Exercise objective –
Please print every line from the start of the items through the line containing "genus: Dryopteris", inclusive, with no changes.

Information given –
------------------------------

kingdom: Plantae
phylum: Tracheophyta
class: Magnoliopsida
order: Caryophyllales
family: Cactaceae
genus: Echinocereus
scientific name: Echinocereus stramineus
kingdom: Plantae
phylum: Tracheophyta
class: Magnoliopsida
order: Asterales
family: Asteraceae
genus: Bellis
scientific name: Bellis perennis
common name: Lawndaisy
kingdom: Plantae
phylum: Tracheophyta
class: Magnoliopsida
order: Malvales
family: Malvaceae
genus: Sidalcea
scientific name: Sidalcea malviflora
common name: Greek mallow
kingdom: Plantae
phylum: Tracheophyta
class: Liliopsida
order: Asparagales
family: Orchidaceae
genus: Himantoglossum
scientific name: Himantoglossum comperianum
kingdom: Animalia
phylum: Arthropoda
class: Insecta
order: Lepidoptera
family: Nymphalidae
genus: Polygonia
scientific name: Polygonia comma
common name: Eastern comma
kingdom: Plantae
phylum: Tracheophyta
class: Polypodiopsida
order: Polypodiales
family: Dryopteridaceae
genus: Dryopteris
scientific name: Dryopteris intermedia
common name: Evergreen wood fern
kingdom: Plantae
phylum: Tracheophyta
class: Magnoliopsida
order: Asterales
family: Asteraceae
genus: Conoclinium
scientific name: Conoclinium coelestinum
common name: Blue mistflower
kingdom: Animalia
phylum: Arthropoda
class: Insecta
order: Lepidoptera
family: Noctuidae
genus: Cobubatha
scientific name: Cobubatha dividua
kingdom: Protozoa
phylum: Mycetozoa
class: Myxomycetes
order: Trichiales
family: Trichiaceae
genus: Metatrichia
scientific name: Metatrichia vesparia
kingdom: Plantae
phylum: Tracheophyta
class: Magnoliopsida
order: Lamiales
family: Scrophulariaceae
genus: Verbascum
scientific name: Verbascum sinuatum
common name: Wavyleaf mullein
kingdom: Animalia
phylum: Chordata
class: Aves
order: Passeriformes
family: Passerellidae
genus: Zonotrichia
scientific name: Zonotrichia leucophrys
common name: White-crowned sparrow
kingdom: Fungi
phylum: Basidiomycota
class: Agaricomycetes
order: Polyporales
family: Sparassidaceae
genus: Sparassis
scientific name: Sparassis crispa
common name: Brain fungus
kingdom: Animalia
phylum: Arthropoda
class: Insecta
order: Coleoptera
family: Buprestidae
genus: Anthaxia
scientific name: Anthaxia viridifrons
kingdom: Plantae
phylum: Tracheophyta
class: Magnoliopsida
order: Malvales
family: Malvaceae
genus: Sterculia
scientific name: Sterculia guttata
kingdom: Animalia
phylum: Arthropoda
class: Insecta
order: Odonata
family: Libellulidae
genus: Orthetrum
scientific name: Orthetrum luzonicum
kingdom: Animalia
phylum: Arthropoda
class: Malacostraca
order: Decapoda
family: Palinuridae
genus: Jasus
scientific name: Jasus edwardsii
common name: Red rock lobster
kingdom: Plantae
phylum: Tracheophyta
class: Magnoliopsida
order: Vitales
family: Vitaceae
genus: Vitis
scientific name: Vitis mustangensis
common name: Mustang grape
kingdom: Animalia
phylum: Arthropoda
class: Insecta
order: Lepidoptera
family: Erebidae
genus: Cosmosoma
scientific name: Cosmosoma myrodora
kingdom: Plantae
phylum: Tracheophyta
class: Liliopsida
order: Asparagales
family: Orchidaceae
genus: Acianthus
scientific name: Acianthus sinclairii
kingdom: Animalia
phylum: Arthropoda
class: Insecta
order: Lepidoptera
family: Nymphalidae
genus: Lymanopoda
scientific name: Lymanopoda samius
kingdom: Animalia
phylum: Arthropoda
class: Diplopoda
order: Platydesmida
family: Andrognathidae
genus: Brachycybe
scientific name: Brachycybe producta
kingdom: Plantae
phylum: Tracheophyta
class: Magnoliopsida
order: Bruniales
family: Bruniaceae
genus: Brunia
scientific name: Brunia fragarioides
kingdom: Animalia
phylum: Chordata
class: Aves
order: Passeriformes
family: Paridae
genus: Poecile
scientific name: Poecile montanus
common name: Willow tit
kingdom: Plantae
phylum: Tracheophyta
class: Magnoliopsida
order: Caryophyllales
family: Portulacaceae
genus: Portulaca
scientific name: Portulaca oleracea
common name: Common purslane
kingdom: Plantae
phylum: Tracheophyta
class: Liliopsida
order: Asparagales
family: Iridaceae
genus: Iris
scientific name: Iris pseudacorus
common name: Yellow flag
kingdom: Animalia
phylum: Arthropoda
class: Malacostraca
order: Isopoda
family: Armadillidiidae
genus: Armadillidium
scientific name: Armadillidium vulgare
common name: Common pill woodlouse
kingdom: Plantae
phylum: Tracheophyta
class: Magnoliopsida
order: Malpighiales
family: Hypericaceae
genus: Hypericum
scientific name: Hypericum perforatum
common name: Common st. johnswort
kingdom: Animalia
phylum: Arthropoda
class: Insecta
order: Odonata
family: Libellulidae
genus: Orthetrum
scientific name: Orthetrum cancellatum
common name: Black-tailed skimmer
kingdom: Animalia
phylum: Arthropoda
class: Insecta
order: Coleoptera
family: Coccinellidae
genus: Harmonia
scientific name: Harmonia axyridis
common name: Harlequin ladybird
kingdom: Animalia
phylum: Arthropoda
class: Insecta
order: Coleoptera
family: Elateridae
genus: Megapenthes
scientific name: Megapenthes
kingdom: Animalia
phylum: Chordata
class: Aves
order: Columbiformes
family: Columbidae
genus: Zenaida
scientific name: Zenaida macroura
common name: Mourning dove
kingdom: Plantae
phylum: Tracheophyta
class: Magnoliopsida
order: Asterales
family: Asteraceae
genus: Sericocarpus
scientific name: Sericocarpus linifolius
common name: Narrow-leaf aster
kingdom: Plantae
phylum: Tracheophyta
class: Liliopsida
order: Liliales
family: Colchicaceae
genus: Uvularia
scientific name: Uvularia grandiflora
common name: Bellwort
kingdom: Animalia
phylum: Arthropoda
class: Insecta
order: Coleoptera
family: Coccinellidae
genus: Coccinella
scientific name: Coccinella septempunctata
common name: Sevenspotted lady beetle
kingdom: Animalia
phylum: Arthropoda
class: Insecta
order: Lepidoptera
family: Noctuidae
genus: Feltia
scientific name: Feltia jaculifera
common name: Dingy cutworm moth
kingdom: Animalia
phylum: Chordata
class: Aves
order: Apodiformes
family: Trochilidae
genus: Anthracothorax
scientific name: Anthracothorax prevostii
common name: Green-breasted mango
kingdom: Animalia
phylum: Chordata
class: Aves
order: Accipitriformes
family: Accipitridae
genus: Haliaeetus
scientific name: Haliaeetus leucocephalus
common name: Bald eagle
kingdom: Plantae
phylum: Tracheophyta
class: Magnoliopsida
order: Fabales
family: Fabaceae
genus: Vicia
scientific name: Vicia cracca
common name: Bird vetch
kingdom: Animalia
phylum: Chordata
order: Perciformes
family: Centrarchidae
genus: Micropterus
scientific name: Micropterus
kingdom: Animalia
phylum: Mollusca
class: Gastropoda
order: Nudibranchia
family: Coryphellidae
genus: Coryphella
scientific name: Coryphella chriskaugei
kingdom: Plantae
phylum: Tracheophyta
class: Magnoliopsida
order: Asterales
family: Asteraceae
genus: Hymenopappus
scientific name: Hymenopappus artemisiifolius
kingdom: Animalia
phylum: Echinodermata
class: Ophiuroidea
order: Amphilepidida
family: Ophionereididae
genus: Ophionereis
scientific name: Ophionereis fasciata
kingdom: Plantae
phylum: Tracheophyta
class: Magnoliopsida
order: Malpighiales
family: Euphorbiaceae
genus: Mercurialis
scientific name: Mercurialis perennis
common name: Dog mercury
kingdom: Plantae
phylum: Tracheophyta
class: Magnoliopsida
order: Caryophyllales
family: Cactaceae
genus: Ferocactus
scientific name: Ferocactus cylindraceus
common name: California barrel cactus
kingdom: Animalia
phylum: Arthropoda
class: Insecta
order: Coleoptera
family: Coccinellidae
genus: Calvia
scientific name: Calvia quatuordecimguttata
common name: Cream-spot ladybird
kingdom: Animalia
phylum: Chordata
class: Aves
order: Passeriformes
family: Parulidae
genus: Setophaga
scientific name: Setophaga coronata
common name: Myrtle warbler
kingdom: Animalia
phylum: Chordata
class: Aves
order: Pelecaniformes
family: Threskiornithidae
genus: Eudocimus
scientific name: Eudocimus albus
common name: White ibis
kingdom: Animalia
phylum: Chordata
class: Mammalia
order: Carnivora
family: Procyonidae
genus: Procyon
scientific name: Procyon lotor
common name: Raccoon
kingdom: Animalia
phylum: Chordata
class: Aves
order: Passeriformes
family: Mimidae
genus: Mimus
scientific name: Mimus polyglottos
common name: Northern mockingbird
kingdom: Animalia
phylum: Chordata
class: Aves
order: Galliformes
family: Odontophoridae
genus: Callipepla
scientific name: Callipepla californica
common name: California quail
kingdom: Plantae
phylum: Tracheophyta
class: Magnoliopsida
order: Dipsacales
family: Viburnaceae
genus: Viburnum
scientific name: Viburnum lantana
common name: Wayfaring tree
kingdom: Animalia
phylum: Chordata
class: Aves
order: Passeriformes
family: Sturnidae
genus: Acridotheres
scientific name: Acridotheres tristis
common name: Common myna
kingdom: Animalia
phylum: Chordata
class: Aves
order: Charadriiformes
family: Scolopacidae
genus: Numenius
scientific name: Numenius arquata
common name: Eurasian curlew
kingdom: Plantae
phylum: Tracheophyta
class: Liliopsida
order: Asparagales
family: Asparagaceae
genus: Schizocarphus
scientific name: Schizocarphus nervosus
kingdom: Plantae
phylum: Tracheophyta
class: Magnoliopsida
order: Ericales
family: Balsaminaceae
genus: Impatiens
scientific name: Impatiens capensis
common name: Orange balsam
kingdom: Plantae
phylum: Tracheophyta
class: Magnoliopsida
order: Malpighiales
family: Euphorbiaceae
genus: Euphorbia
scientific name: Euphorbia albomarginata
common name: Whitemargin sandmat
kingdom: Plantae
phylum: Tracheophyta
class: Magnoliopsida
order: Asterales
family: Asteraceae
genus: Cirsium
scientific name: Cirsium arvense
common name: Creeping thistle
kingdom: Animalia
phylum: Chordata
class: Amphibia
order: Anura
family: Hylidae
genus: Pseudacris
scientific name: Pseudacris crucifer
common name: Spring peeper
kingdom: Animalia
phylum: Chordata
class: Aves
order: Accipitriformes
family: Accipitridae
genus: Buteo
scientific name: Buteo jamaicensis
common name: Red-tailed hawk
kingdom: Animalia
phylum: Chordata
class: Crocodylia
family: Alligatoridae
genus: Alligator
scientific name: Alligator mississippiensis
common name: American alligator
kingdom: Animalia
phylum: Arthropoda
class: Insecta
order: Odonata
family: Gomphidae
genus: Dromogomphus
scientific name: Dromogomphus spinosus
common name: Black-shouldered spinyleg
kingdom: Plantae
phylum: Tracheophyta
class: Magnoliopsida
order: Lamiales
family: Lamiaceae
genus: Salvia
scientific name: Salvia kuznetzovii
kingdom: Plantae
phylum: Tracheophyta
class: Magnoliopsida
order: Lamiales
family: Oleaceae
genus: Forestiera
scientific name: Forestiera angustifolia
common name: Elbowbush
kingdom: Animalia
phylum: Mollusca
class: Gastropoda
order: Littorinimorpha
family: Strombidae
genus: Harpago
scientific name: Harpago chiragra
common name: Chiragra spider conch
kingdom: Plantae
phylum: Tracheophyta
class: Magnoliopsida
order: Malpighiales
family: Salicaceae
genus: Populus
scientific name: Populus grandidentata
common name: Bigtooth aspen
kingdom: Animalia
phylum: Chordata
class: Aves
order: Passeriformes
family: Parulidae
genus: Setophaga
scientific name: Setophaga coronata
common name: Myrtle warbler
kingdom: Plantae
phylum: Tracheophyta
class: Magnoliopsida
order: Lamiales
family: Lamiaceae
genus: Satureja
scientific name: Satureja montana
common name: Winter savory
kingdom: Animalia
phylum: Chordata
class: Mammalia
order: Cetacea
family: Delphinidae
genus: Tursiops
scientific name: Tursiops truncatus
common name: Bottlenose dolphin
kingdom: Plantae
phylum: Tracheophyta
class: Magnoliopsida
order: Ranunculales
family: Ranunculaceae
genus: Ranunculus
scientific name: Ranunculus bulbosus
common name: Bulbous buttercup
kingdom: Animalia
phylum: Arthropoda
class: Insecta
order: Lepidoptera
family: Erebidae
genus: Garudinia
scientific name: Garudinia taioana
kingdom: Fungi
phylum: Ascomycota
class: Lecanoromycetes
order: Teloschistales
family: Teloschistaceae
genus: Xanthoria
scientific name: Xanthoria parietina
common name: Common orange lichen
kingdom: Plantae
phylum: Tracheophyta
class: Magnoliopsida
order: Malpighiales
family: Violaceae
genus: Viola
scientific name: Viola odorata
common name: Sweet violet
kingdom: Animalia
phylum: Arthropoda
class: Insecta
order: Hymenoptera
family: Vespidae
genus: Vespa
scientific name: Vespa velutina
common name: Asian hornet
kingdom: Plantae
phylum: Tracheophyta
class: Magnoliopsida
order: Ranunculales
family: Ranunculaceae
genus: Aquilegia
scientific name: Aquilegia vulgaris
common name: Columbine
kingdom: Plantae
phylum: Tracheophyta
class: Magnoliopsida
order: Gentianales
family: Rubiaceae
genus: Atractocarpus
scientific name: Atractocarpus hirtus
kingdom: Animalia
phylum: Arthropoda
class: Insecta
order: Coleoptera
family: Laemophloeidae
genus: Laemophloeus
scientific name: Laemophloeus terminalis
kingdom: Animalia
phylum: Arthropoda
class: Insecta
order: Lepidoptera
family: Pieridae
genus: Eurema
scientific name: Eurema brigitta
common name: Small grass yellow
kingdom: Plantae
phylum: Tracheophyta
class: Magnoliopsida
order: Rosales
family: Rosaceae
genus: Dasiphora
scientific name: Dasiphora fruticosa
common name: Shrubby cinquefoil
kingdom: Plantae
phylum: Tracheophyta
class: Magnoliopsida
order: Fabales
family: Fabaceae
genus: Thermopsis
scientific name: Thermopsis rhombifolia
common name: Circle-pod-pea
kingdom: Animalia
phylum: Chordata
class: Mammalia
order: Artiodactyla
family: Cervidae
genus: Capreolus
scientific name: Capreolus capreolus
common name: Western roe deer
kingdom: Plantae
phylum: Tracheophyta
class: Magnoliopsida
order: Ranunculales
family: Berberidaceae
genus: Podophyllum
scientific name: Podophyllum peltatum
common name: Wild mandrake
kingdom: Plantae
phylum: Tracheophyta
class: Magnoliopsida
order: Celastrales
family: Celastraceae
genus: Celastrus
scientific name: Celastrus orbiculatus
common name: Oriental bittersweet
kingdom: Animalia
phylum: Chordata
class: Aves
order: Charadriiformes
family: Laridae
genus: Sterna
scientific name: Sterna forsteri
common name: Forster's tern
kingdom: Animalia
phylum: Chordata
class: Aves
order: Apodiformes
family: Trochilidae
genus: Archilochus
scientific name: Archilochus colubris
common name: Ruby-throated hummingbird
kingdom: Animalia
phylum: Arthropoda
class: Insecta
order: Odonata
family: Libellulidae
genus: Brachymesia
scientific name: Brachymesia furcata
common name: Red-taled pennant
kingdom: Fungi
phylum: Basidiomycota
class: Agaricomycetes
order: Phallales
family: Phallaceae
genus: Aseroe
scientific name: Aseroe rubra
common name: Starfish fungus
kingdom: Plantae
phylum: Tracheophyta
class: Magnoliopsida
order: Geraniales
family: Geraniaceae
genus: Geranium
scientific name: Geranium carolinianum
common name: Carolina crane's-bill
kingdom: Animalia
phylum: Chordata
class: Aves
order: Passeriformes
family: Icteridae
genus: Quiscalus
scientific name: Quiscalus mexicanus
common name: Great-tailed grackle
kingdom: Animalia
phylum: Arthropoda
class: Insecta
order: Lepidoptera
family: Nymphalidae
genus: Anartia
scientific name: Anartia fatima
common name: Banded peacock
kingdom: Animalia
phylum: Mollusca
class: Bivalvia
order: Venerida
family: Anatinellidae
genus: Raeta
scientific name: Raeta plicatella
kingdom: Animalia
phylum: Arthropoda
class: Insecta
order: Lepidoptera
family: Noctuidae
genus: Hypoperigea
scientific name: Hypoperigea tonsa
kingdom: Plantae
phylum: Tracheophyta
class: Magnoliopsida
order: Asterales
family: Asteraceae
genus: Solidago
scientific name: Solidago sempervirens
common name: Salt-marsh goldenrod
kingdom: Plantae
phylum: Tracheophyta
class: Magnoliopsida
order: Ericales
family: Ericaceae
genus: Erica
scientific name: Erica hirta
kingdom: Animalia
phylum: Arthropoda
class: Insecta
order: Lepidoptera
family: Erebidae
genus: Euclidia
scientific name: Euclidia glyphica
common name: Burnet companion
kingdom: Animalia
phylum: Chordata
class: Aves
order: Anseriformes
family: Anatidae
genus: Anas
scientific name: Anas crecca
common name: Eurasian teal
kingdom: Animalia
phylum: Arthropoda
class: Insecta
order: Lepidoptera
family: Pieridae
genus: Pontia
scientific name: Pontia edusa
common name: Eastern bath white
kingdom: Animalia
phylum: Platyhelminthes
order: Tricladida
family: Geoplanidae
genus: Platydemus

------------------------------

Task result –
kingdom: Plantae
phylum: Tracheophyta
class: Magnoliopsida
order: Caryophyllales
family: Cactaceae
genus: Echinocereus
scientific name: Echinocereus stramineus
kingdom: Plantae
phylum: Tracheophyta
class: Magnoliopsida
order: Asterales
family: Asteraceae
genus: Bellis
scientific name: Bellis perennis
common name: Lawndaisy
kingdom: Plantae
phylum: Tracheophyta
class: Magnoliopsida
order: Malvales
family: Malvaceae
genus: Sidalcea
scientific name: Sidalcea malviflora
common name: Greek mallow
kingdom: Plantae
phylum: Tracheophyta
class: Liliopsida
order: Asparagales
family: Orchidaceae
genus: Himantoglossum
scientific name: Himantoglossum comperianum
kingdom: Animalia
phylum: Arthropoda
class: Insecta
order: Lepidoptera
family: Nymphalidae
genus: Polygonia
scientific name: Polygonia comma
common name: Eastern comma
kingdom: Plantae
phylum: Tracheophyta
class: Polypodiopsida
order: Polypodiales
family: Dryopteridaceae
genus: Dryopteris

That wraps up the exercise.